> The task: Rewrite all of the lines below as a Markdown table with the columns Row and Text, numbering each line in sequence. Omit blank lines and leave the pictures out of the answer.

▼▼▼

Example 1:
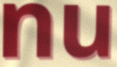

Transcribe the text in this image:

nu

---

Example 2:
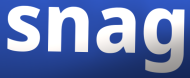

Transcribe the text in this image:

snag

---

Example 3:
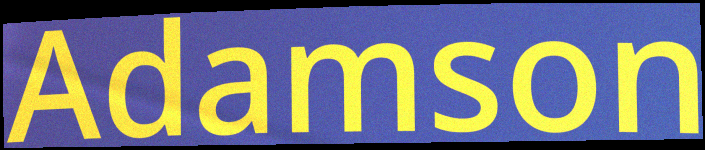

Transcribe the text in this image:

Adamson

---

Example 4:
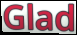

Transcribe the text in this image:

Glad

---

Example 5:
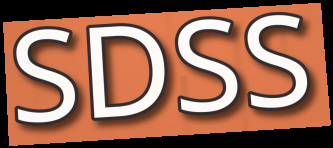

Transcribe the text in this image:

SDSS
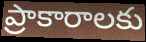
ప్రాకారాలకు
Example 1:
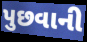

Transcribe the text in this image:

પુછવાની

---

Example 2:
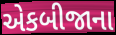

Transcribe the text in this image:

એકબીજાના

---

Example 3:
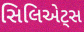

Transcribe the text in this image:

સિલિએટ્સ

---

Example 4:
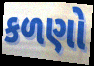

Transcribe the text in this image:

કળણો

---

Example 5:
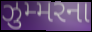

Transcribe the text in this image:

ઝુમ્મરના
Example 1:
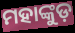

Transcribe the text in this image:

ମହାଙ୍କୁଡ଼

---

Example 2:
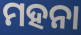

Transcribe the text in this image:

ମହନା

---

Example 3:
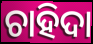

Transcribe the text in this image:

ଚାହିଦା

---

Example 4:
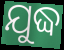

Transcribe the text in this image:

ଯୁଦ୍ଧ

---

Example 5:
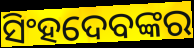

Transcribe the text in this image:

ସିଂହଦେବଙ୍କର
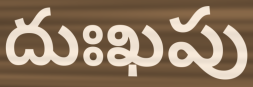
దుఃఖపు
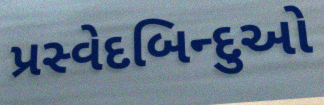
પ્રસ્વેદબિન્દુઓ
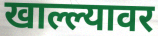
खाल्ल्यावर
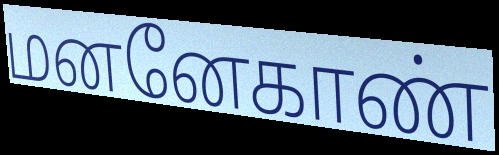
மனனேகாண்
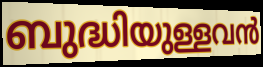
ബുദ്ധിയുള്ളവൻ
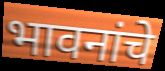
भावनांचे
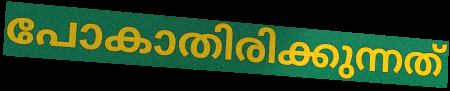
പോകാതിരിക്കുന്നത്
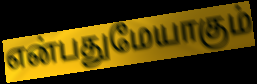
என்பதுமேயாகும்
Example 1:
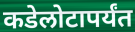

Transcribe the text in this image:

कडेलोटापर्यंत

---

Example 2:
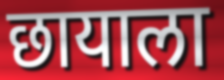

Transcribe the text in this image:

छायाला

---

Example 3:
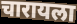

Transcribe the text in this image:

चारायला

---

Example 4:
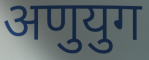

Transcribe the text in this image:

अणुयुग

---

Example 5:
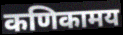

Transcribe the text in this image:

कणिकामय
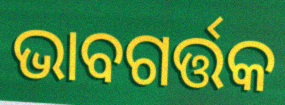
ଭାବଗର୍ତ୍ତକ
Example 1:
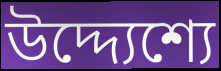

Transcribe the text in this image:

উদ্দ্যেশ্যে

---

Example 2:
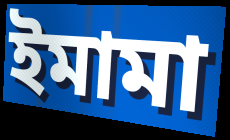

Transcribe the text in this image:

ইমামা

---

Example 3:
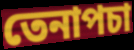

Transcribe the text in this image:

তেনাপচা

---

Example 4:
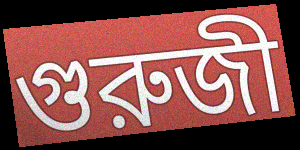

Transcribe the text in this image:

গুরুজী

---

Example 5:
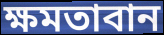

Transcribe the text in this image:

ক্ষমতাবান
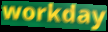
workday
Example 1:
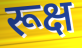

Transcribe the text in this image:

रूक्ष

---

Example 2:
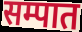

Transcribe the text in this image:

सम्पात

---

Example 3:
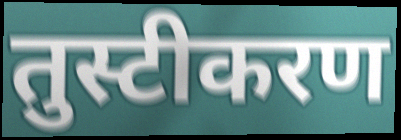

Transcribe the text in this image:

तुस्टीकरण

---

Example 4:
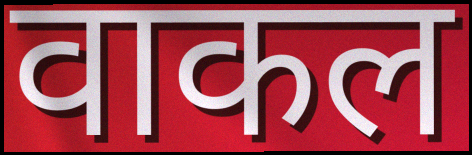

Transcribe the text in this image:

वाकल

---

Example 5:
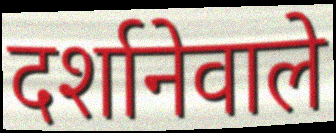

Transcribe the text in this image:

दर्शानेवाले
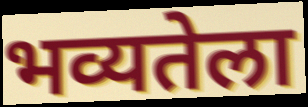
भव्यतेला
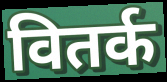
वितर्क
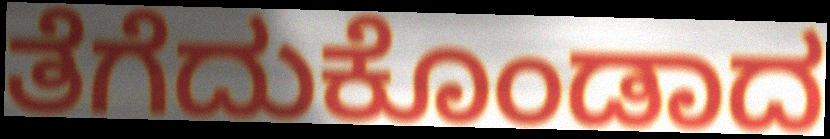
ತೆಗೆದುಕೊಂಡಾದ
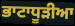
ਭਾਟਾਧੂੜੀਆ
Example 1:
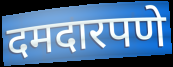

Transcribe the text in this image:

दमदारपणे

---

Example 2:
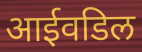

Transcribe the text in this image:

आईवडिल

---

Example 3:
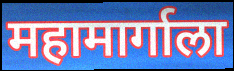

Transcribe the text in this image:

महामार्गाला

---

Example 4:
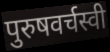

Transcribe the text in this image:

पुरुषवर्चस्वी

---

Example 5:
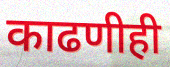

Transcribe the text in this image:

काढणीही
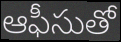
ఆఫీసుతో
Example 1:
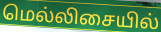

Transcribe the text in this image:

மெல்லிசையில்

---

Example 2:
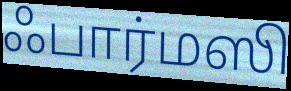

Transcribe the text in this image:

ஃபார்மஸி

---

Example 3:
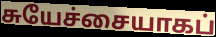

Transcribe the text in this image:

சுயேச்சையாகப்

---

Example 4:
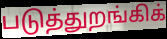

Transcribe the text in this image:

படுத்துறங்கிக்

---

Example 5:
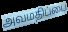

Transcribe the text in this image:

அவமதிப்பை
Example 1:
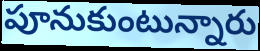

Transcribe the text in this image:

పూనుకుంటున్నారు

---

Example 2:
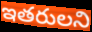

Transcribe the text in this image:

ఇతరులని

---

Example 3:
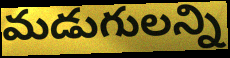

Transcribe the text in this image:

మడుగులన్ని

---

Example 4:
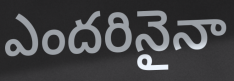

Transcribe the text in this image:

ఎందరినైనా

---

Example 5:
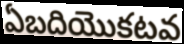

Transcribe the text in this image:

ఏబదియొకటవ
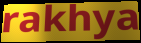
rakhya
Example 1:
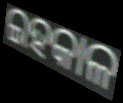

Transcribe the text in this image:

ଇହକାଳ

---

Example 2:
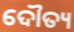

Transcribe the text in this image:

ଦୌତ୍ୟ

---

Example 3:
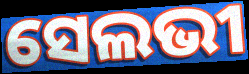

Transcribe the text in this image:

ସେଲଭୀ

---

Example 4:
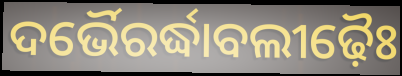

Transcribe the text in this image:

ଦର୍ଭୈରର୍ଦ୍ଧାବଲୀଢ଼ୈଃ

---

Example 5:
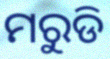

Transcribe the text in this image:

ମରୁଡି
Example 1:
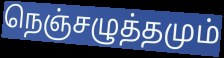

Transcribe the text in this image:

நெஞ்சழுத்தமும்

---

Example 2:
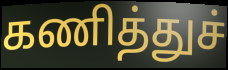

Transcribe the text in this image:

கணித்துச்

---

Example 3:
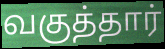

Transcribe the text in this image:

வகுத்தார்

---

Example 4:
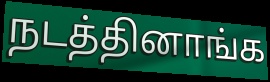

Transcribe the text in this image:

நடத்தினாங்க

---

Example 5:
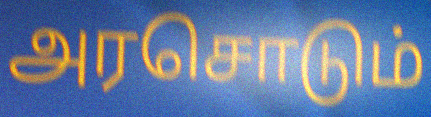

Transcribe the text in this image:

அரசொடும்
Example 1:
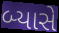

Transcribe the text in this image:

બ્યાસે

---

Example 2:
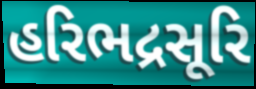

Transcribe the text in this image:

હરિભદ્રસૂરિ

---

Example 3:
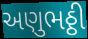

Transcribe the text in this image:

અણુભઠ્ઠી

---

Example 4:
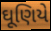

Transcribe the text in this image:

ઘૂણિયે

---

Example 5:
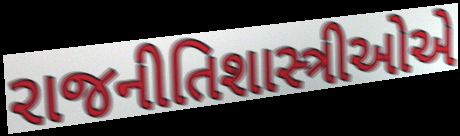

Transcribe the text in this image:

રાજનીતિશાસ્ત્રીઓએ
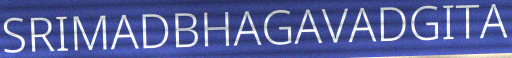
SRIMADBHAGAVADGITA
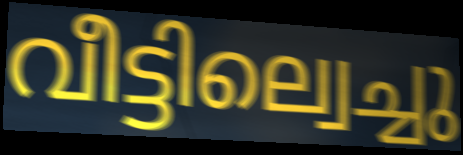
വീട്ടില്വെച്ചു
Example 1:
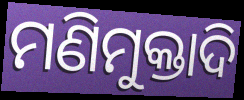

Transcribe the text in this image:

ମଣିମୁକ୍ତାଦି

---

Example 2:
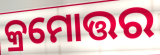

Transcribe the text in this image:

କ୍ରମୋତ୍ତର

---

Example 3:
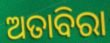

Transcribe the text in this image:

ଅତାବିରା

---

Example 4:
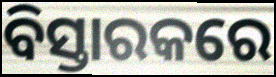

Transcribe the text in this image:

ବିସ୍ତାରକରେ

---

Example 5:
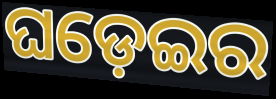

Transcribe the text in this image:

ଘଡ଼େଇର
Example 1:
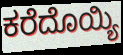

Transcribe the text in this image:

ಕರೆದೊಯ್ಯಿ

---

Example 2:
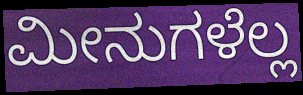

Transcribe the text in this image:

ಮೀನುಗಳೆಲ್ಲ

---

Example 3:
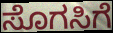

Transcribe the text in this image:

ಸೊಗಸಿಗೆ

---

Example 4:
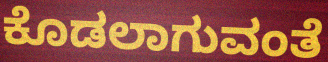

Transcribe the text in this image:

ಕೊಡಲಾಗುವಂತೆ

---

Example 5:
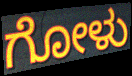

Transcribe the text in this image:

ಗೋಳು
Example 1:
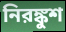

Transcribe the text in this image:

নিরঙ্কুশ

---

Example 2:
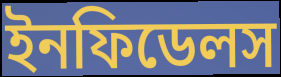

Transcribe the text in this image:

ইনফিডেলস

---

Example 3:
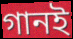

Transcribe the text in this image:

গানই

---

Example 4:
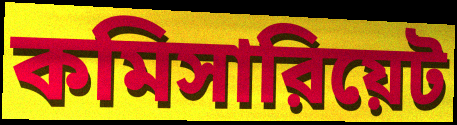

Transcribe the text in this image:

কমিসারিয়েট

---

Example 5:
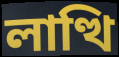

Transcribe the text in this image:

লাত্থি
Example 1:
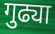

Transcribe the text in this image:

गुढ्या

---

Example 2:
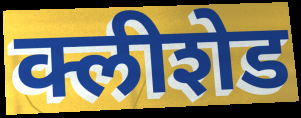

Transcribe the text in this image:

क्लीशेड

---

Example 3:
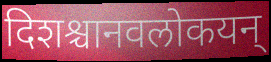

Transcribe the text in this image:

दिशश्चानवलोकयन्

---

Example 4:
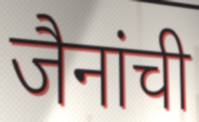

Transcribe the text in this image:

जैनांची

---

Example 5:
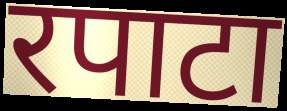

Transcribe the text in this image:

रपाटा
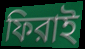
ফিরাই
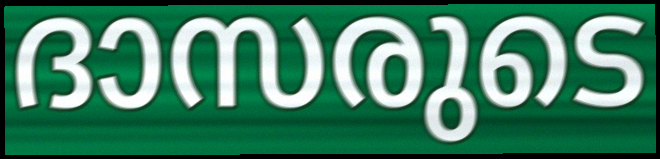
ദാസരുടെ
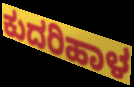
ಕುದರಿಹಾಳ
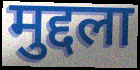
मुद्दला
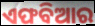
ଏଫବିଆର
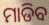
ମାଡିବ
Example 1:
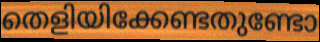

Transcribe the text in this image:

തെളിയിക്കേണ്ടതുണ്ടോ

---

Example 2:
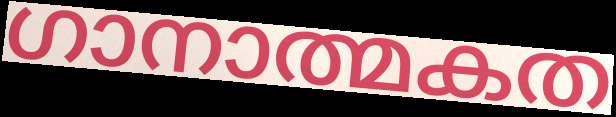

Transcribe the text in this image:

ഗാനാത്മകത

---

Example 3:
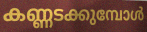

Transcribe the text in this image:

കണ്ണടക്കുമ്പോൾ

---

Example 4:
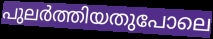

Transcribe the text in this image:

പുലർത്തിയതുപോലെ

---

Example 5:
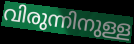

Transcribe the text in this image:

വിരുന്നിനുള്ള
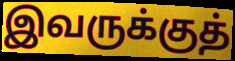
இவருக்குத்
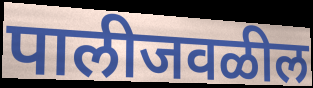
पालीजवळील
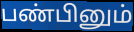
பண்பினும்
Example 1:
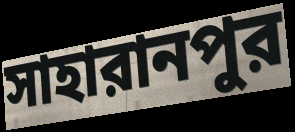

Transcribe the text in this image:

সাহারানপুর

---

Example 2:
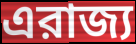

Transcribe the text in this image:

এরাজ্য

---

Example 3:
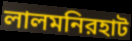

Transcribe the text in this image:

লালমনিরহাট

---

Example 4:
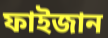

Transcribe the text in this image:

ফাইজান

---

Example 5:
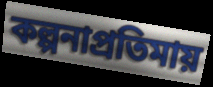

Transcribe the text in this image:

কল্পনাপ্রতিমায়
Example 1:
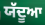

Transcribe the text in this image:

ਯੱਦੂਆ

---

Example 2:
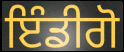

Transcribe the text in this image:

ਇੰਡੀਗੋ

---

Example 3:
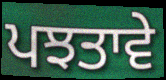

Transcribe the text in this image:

▲▲▲

> Final answer:
| Row | Text |
|---|---|
| 1 | Example 1: |
| 2 | Transcribe the text in this image: |
| 3 | nu |
| 4 | --- |
| 5 | Example 2: |
| 6 | Transcribe the text in this image: |
| 7 | snag |
| 8 | --- |
| 9 | Example 3: |
| 10 | Transcribe the text in this image: |
| 11 | Adamson |
| 12 | --- |
| 13 | Example 4: |
| 14 | Transcribe the text in this image: |
| 15 | Glad |
| 16 | --- |
| 17 | Example 5: |
| 18 | Transcribe the text in this image: |
| 19 | SDSS |
| 20 | ప్రాకారాలకు |
| 21 | Example 1: |
| 22 | Transcribe the text in this image: |
| 23 | પુછવાની |
| 24 | --- |
| 25 | Example 2: |
| 26 | Transcribe the text in this image: |
| 27 | એકબીજાના |
| 28 | --- |
| 29 | Example 3: |
| 30 | Transcribe the text in this image: |
| 31 | સિલિએટ્સ |
| 32 | --- |
| 33 | Example 4: |
| 34 | Transcribe the text in this image: |
| 35 | કળણો |
| 36 | --- |
| 37 | Example 5: |
| 38 | Transcribe the text in this image: |
| 39 | ઝુમ્મરના |
| 40 | Example 1: |
| 41 | Transcribe the text in this image: |
| 42 | ମହାଙ୍କୁଡ଼ |
| 43 | --- |
| 44 | Example 2: |
| 45 | Transcribe the text in this image: |
| 46 | ମହନା |
| 47 | --- |
| 48 | Example 3: |
| 49 | Transcribe the text in this image: |
| 50 | ଚାହିଦା |
| 51 | --- |
| 52 | Example 4: |
| 53 | Transcribe the text in this image: |
| 54 | ଯୁଦ୍ଧ |
| 55 | --- |
| 56 | Example 5: |
| 57 | Transcribe the text in this image: |
| 58 | ସିଂହଦେବଙ୍କର |
| 59 | దుఃఖపు |
| 60 | પ્રસ્વેદબિન્દુઓ |
| 61 | खाल्ल्यावर |
| 62 | மனனேகாண் |
| 63 | ബുദ്ധിയുള്ളവൻ |
| 64 | भावनांचे |
| 65 | പോകാതിരിക്കുന്നത് |
| 66 | என்பதுமேயாகும் |
| 67 | Example 1: |
| 68 | Transcribe the text in this image: |
| 69 | कडेलोटापर्यंत |
| 70 | --- |
| 71 | Example 2: |
| 72 | Transcribe the text in this image: |
| 73 | छायाला |
| 74 | --- |
| 75 | Example 3: |
| 76 | Transcribe the text in this image: |
| 77 | चारायला |
| 78 | --- |
| 79 | Example 4: |
| 80 | Transcribe the text in this image: |
| 81 | अणुयुग |
| 82 | --- |
| 83 | Example 5: |
| 84 | Transcribe the text in this image: |
| 85 | कणिकामय |
| 86 | ଭାବଗର୍ତ୍ତକ |
| 87 | Example 1: |
| 88 | Transcribe the text in this image: |
| 89 | উদ্দ্যেশ্যে |
| 90 | --- |
| 91 | Example 2: |
| 92 | Transcribe the text in this image: |
| 93 | ইমামা |
| 94 | --- |
| 95 | Example 3: |
| 96 | Transcribe the text in this image: |
| 97 | তেনাপচা |
| 98 | --- |
| 99 | Example 4: |
| 100 | Transcribe the text in this image: |
| 101 | গুরুজী |
| 102 | --- |
| 103 | Example 5: |
| 104 | Transcribe the text in this image: |
| 105 | ক্ষমতাবান |
| 106 | workday |
| 107 | Example 1: |
| 108 | Transcribe the text in this image: |
| 109 | रूक्ष |
| 110 | --- |
| 111 | Example 2: |
| 112 | Transcribe the text in this image: |
| 113 | सम्पात |
| 114 | --- |
| 115 | Example 3: |
| 116 | Transcribe the text in this image: |
| 117 | तुस्टीकरण |
| 118 | --- |
| 119 | Example 4: |
| 120 | Transcribe the text in this image: |
| 121 | वाकल |
| 122 | --- |
| 123 | Example 5: |
| 124 | Transcribe the text in this image: |
| 125 | दर्शानेवाले |
| 126 | भव्यतेला |
| 127 | वितर्क |
| 128 | ತೆಗೆದುಕೊಂಡಾದ |
| 129 | ਭਾਟਾਧੂੜੀਆ |
| 130 | Example 1: |
| 131 | Transcribe the text in this image: |
| 132 | दमदारपणे |
| 133 | --- |
| 134 | Example 2: |
| 135 | Transcribe the text in this image: |
| 136 | आईवडिल |
| 137 | --- |
| 138 | Example 3: |
| 139 | Transcribe the text in this image: |
| 140 | महामार्गाला |
| 141 | --- |
| 142 | Example 4: |
| 143 | Transcribe the text in this image: |
| 144 | पुरुषवर्चस्वी |
| 145 | --- |
| 146 | Example 5: |
| 147 | Transcribe the text in this image: |
| 148 | काढणीही |
| 149 | ఆఫీసుతో |
| 150 | Example 1: |
| 151 | Transcribe the text in this image: |
| 152 | மெல்லிசையில் |
| 153 | --- |
| 154 | Example 2: |
| 155 | Transcribe the text in this image: |
| 156 | ஃபார்மஸி |
| 157 | --- |
| 158 | Example 3: |
| 159 | Transcribe the text in this image: |
| 160 | சுயேச்சையாகப் |
| 161 | --- |
| 162 | Example 4: |
| 163 | Transcribe the text in this image: |
| 164 | படுத்துறங்கிக் |
| 165 | --- |
| 166 | Example 5: |
| 167 | Transcribe the text in this image: |
| 168 | அவமதிப்பை |
| 169 | Example 1: |
| 170 | Transcribe the text in this image: |
| 171 | పూనుకుంటున్నారు |
| 172 | --- |
| 173 | Example 2: |
| 174 | Transcribe the text in this image: |
| 175 | ఇతరులని |
| 176 | --- |
| 177 | Example 3: |
| 178 | Transcribe the text in this image: |
| 179 | మడుగులన్ని |
| 180 | --- |
| 181 | Example 4: |
| 182 | Transcribe the text in this image: |
| 183 | ఎందరినైనా |
| 184 | --- |
| 185 | Example 5: |
| 186 | Transcribe the text in this image: |
| 187 | ఏబదియొకటవ |
| 188 | rakhya |
| 189 | Example 1: |
| 190 | Transcribe the text in this image: |
| 191 | ଇହକାଳ |
| 192 | --- |
| 193 | Example 2: |
| 194 | Transcribe the text in this image: |
| 195 | ଦୌତ୍ୟ |
| 196 | --- |
| 197 | Example 3: |
| 198 | Transcribe the text in this image: |
| 199 | ସେଲଭୀ |
| 200 | --- |
| 201 | Example 4: |
| 202 | Transcribe the text in this image: |
| 203 | ଦର୍ଭୈରର୍ଦ୍ଧାବଲୀଢ଼ୈଃ |
| 204 | --- |
| 205 | Example 5: |
| 206 | Transcribe the text in this image: |
| 207 | ମରୁଡି |
| 208 | Example 1: |
| 209 | Transcribe the text in this image: |
| 210 | நெஞ்சழுத்தமும் |
| 211 | --- |
| 212 | Example 2: |
| 213 | Transcribe the text in this image: |
| 214 | கணித்துச் |
| 215 | --- |
| 216 | Example 3: |
| 217 | Transcribe the text in this image: |
| 218 | வகுத்தார் |
| 219 | --- |
| 220 | Example 4: |
| 221 | Transcribe the text in this image: |
| 222 | நடத்தினாங்க |
| 223 | --- |
| 224 | Example 5: |
| 225 | Transcribe the text in this image: |
| 226 | அரசொடும் |
| 227 | Example 1: |
| 228 | Transcribe the text in this image: |
| 229 | બ્યાસે |
| 230 | --- |
| 231 | Example 2: |
| 232 | Transcribe the text in this image: |
| 233 | હરિભદ્રસૂરિ |
| 234 | --- |
| 235 | Example 3: |
| 236 | Transcribe the text in this image: |
| 237 | અણુભઠ્ઠી |
| 238 | --- |
| 239 | Example 4: |
| 240 | Transcribe the text in this image: |
| 241 | ઘૂણિયે |
| 242 | --- |
| 243 | Example 5: |
| 244 | Transcribe the text in this image: |
| 245 | રાજનીતિશાસ્ત્રીઓએ |
| 246 | SRIMADBHAGAVADGITA |
| 247 | വീട്ടില്വെച്ചു |
| 248 | Example 1: |
| 249 | Transcribe the text in this image: |
| 250 | ମଣିମୁକ୍ତାଦି |
| 251 | --- |
| 252 | Example 2: |
| 253 | Transcribe the text in this image: |
| 254 | କ୍ରମୋତ୍ତର |
| 255 | --- |
| 256 | Example 3: |
| 257 | Transcribe the text in this image: |
| 258 | ଅତାବିରା |
| 259 | --- |
| 260 | Example 4: |
| 261 | Transcribe the text in this image: |
| 262 | ବିସ୍ତାରକରେ |
| 263 | --- |
| 264 | Example 5: |
| 265 | Transcribe the text in this image: |
| 266 | ଘଡ଼େଇର |
| 267 | Example 1: |
| 268 | Transcribe the text in this image: |
| 269 | ಕರೆದೊಯ್ಯಿ |
| 270 | --- |
| 271 | Example 2: |
| 272 | Transcribe the text in this image: |
| 273 | ಮೀನುಗಳೆಲ್ಲ |
| 274 | --- |
| 275 | Example 3: |
| 276 | Transcribe the text in this image: |
| 277 | ಸೊಗಸಿಗೆ |
| 278 | --- |
| 279 | Example 4: |
| 280 | Transcribe the text in this image: |
| 281 | ಕೊಡಲಾಗುವಂತೆ |
| 282 | --- |
| 283 | Example 5: |
| 284 | Transcribe the text in this image: |
| 285 | ಗೋಳು |
| 286 | Example 1: |
| 287 | Transcribe the text in this image: |
| 288 | নিরঙ্কুশ |
| 289 | --- |
| 290 | Example 2: |
| 291 | Transcribe the text in this image: |
| 292 | ইনফিডেলস |
| 293 | --- |
| 294 | Example 3: |
| 295 | Transcribe the text in this image: |
| 296 | গানই |
| 297 | --- |
| 298 | Example 4: |
| 299 | Transcribe the text in this image: |
| 300 | কমিসারিয়েট |
| 301 | --- |
| 302 | Example 5: |
| 303 | Transcribe the text in this image: |
| 304 | লাত্থি |
| 305 | Example 1: |
| 306 | Transcribe the text in this image: |
| 307 | गुढ्या |
| 308 | --- |
| 309 | Example 2: |
| 310 | Transcribe the text in this image: |
| 311 | क्लीशेड |
| 312 | --- |
| 313 | Example 3: |
| 314 | Transcribe the text in this image: |
| 315 | दिशश्चानवलोकयन् |
| 316 | --- |
| 317 | Example 4: |
| 318 | Transcribe the text in this image: |
| 319 | जैनांची |
| 320 | --- |
| 321 | Example 5: |
| 322 | Transcribe the text in this image: |
| 323 | रपाटा |
| 324 | ফিরাই |
| 325 | ദാസരുടെ |
| 326 | ಕುದರಿಹಾಳ |
| 327 | मुद्दला |
| 328 | ଏଫବିଆର |
| 329 | ମାଡିବ |
| 330 | Example 1: |
| 331 | Transcribe the text in this image: |
| 332 | തെളിയിക്കേണ്ടതുണ്ടോ |
| 333 | --- |
| 334 | Example 2: |
| 335 | Transcribe the text in this image: |
| 336 | ഗാനാത്മകത |
| 337 | --- |
| 338 | Example 3: |
| 339 | Transcribe the text in this image: |
| 340 | കണ്ണടക്കുമ്പോൾ |
| 341 | --- |
| 342 | Example 4: |
| 343 | Transcribe the text in this image: |
| 344 | പുലർത്തിയതുപോലെ |
| 345 | --- |
| 346 | Example 5: |
| 347 | Transcribe the text in this image: |
| 348 | വിരുന്നിനുള്ള |
| 349 | இவருக்குத் |
| 350 | पालीजवळील |
| 351 | பண்பினும் |
| 352 | Example 1: |
| 353 | Transcribe the text in this image: |
| 354 | সাহারানপুর |
| 355 | --- |
| 356 | Example 2: |
| 357 | Transcribe the text in this image: |
| 358 | এরাজ্য |
| 359 | --- |
| 360 | Example 3: |
| 361 | Transcribe the text in this image: |
| 362 | লালমনিরহাট |
| 363 | --- |
| 364 | Example 4: |
| 365 | Transcribe the text in this image: |
| 366 | ফাইজান |
| 367 | --- |
| 368 | Example 5: |
| 369 | Transcribe the text in this image: |
| 370 | কল্পনাপ্রতিমায় |
| 371 | Example 1: |
| 372 | Transcribe the text in this image: |
| 373 | ਯੱਦੂਆ |
| 374 | --- |
| 375 | Example 2: |
| 376 | Transcribe the text in this image: |
| 377 | ਇੰਡੀਗੋ |
| 378 | --- |
| 379 | Example 3: |
| 380 | Transcribe the text in this image: |